Then as I started filming, it started expanding beyond industry to really think about this idea of ritual because that idea of ritual or choreography or performance kept emerging. Those were the words I was using to guide all the filming. Whether we were filming a basketball practice or a lockdown drill or teachers being filmed with firearms or math class, they’re all rituals and they all seem very connected and as that student said five years ago, “distinctly American,” so the film became a meditation on that and what kind of questions does that open up?
I’ve heard there were actually two years of filming that didn’t end up in the film. Was there something that clicked into place as you were making this?
When I started filming, I just started and I thought there’s something here, but I’m not quite sure what. And I don’t know that there were two years of full-on filming, but there were about three or four significant shoots. The first place that we filmed was at a factory that makes ballistics-oriented things — body armor, bombproof humvees, things like that, in 2015, and they were making handheld, bulletproof whiteboards, so they invited us in to talk and I still wasn’t sure what [the film] was, but the conversations there were so interesting and the visual nature of this kind of manufacturing seemed really compelling. I also knew that we had to film in schools, and [wondered] what was that going to be like? I used to teach in New York City public high schools, and had some relationships from those days, and got connected with a school called Bank Street School for Children, a private school on the Upper West Side [where] a really incredible teacher invited me into her classroom to film this mock congress where the students play actual senators and congresspeople, trying to get bills passed. So I filmed them debating ideas around arming teachers and safety in schools, and I used that material to cut together not exactly a sample reel, but just a kind of process piece to help me think through what I wanted to do.
I was only able to do all of that because I worked with friends — I called in favors, I shot a bunch of it myself, and a couple of friends who have production companies were really generous, and it allowed me to collect some material and really think it through. Then I used that material to fundraise, and to also then really think more intentionally about both kinds of things that I wanted to film, and the visual language that I was most interested in. In the end we did go back to Bank Street — there’s a lockdown drill in the film, the finished film, that was filmed there, years later, but spending those early days in that school and talking with teachers and students and just observing really helped inform how I wanted to approach this.
What stood out to me the second time seeing this was the flow of money – it isn’t just how dollars are spent on school security, but you can see from the backdrops what is valued in the places you go and what isn’t. Was that something you were conscious of from the start?

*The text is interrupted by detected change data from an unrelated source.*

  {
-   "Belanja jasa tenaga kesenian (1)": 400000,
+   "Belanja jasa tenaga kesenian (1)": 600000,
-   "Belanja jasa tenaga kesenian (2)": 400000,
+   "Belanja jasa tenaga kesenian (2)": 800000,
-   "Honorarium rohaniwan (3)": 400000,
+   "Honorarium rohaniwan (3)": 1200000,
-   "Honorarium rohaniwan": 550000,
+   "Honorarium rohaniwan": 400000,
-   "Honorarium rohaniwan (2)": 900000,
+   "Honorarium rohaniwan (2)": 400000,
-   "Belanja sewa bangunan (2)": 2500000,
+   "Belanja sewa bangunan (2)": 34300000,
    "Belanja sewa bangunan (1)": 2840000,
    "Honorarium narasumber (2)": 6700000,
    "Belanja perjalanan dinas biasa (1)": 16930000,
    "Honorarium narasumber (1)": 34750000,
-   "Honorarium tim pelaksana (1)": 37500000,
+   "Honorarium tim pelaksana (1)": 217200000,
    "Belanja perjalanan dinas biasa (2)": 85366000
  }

Fear is essentially instrumentalized to drive security businesses and there are people who are doing such interesting and more nuanced work around creating schools that take a real holistic approach to nurturing young people and to creating safe environments, but so much of it is driven by money, it was important. [Producer] Danielle Varga and I had this running map of the kinds of things we wanted to be filming. I knew there needed to be a trade show and some kind of startup. And when we were in a place like Texas City, that high school that had been really ramping up their security protocols and infrastructure, there had to be a question of money somewhere in there and we revisit it in the end because it starts with hearing a lot about all the purchases that they’ve made — all the kinds of equipment, the guns, the surveillance systems and when we come back, the person who led that charge is saying, “Well, we had to spend that money that way because that’s what the state dictates,” and he made those choices, but I wanted to at least nod to these larger structural forces that are at work to drive particular kinds of decisions that are sort of quantifiable, where you can buy something and it checks a box whereas a lot of other approaches that are less quantifiable or “solution-based” are harder to support because they’re not as easily bought and sold.
It was interesting to hear that you and your co-editor Shannon actually divided up the different places you went and cut together the sequences on your own, which makes sense practically, but were there interesting juxtapositions when you started bringing the film together?

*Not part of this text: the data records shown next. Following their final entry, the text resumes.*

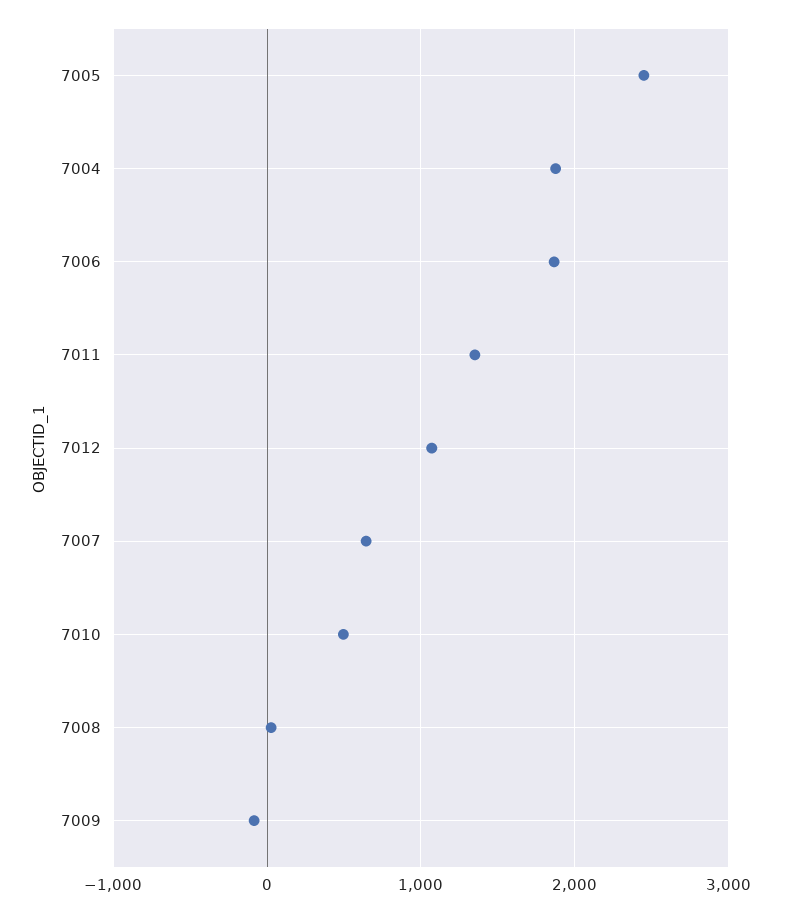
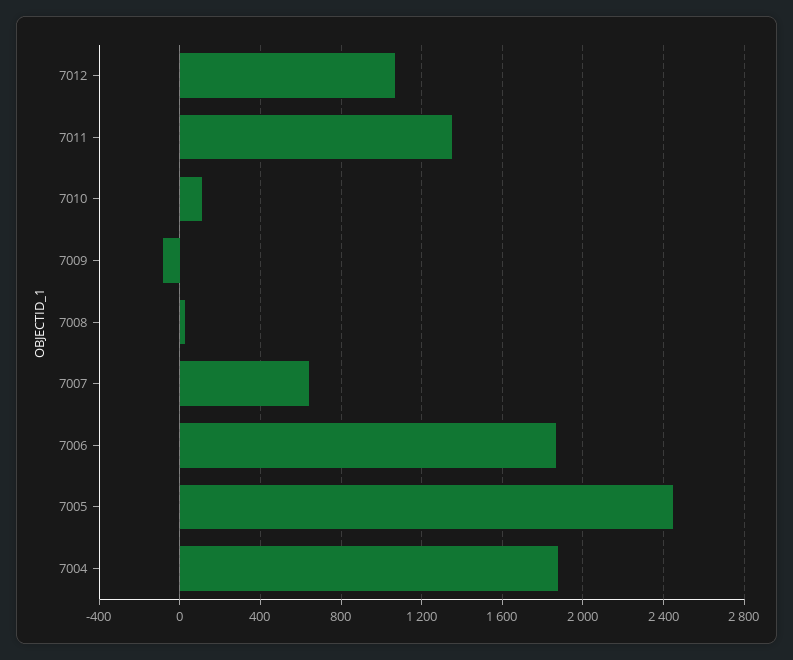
  {
    "7005": 2450,
    "7004": 1900,
    "7006": 1850,
    "7011": 1350,
    "7012": 1050,
    "7007": 650,
-   "7010": 500,
+   "7010": 100,
    "7008": 50,
    "7009": -100
  }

Shannon was just such a dream to work with, and I work as an editor as well, so I knew that I needed someone else who was going to bring something that I couldn’t to the project. The film is not character-driven. It is organized by location, in that we went to a place and we filmed and that’s a scene, so we sat together and thought about how to structure this and it was important to me that the film spend time in cities and suburbs and rural areas. It’s not comprehensive, but we were in the Northeast, and the West Coast, and the South, and the Midwest, so it wasn’t all in one part of the United States and one of the rules that we came up with early on was that no places could be identified in context — no titles, like now we’re in Missouri. There are a lot of contextual clues, but a lack of specificity was important because I think as soon as you say, oh, well, they’re doing this in Texas, then you can immediately ascribe a kind of causality there, to say, “well, of course they’re doing that in Texas,” or “This is happening here because of X, Y, and Z.” To me, what was more interesting is looking at this as a national phenomenon [where] it doesn’t matter if we’re in Missouri or in Arkansas. We know we’re in a suburb or a city, and those distinctions are pretty clear, but I didn’t want to get too specific regionally.

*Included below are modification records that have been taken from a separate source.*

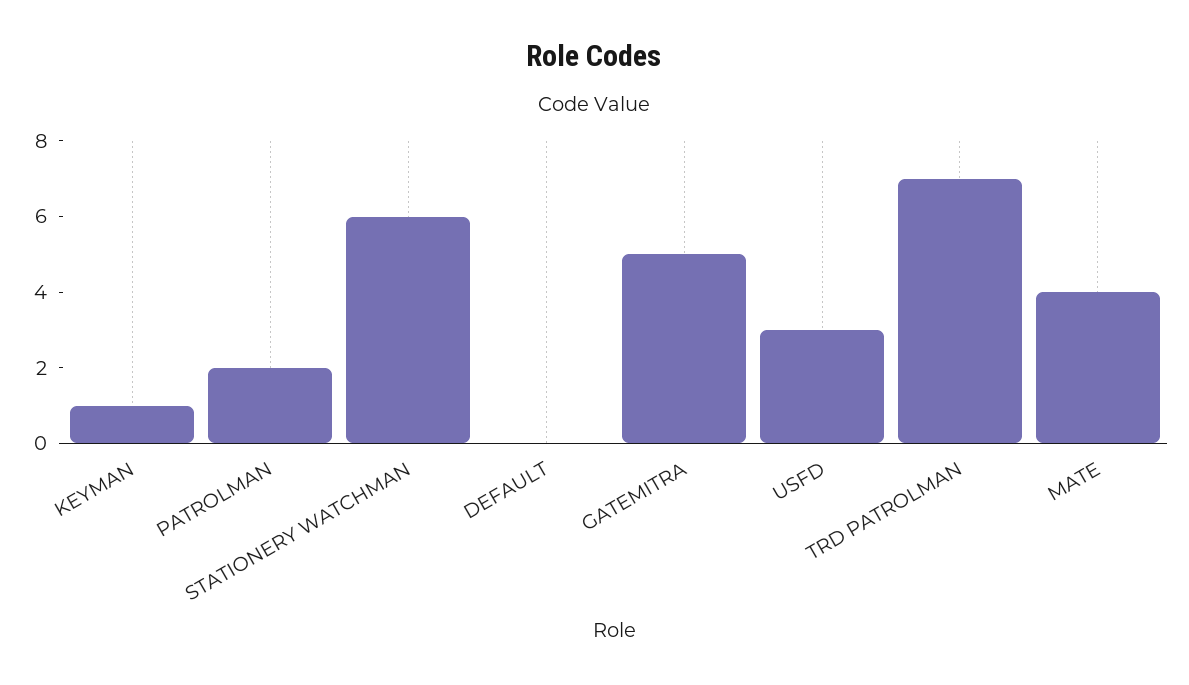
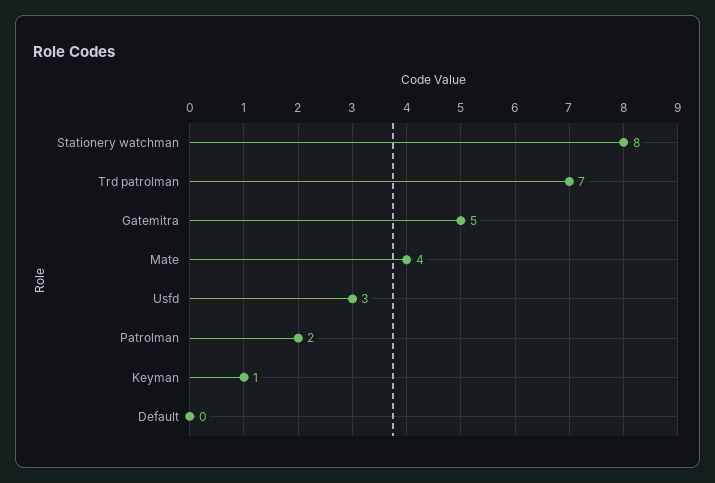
  {
    "KEYMAN": 1,
    "PATROLMAN": 2,
-   "STATIONERY WATCHMAN": 6,
+   "STATIONERY WATCHMAN": 8,
    "DEFAULT": 0,
    "GATEMITRA": 5,
    "USFD": 3,
    "TRD PATROLMAN": 7,
    "MATE": 4
  }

Another rule we had was that the film isn’t interview-driven by any stretch, but we knew that there were going to be interviews, and we wanted those interviews to be situated in context and it there were interviews with adults, adults were not allowed to pathologize young people, because there were a lot of adults — people who are working in the security field or even educators — who were talking about young people’s experiences, or what it’s like for young people, or what this must be like, and we wanted to really steer clear of that. If any of that were to happen, it would have to be young people speaking for themselves.
The lack of context in some moments really affords some interesting surprises when you’re pulled into the scenes, like you see a teacher meeting where everyone dances to Pharrell’s “Happy” or even the opening when you’re not entirely sure what you’re watching is a drill. Was that ambiguity interesting to work with?
I thought about that when we were filming. I liked that kind of slow reveal, and I knew that I wanted the film to make strange all of these things by positioning them together and through contrasts and juxtapositions, set everything just a little bit of askew and maybe a little disorienting. Not to make it hard to watch, but everything’s just a little bit strange, so we thought about that in shooting, really about the kinds of details to pay attention to on the edges of situations instead of going right for the center. Actually, one of the rules was no classic establishing shots, and there’s plenty of shots that establish a situation, but we thought a lot about, “Let’s try to start and end scenes from the middle — no opening, no kind of easing in, we’ll just start, and let’s cut out before it’s done in some way.” Those rules weren’t always adhered to, but I liked those as guiding principles, and [we] thought about how to slightly disorient, but also about withholding catharsis to some degree, which happens in these really small ways.
It was a great pleasure to play with in editing — things as obvious as the teachers you were talking about [dancing to “Happy”], who are being trained in mindfulness techniques. At a certain point at the end of their session, they’re like, “Everyone put your hands in the air,” and it cuts out before they actually get to put their hands in the air, and it doesn’t resolve. There are a couple of moments that that happens, where you think that there’s about to be some gunfire, and we cut out before the gunshots actually happen. For me, the subtext of that, even if it doesn’t translate in any literal way, is thinking about not only withholding catharsis within the film, but that there is no resolution. There’s not a solution and there’s no resolution. Those were guiding principles, aesthetically, to embody that.
“Bulletproof” opens on October 29th in New York at the Metrograph, both theatrically where Chandler will be doing Q & As after screenings on October 29th and November 1st, and on demand, in Chicago at the Facets Cinematheque, in Cleveland at the Cleveland Cinematheque and in Los Angeles through Laemmle Theaters’ virtual cinemas. It is also available virtually through Projectr.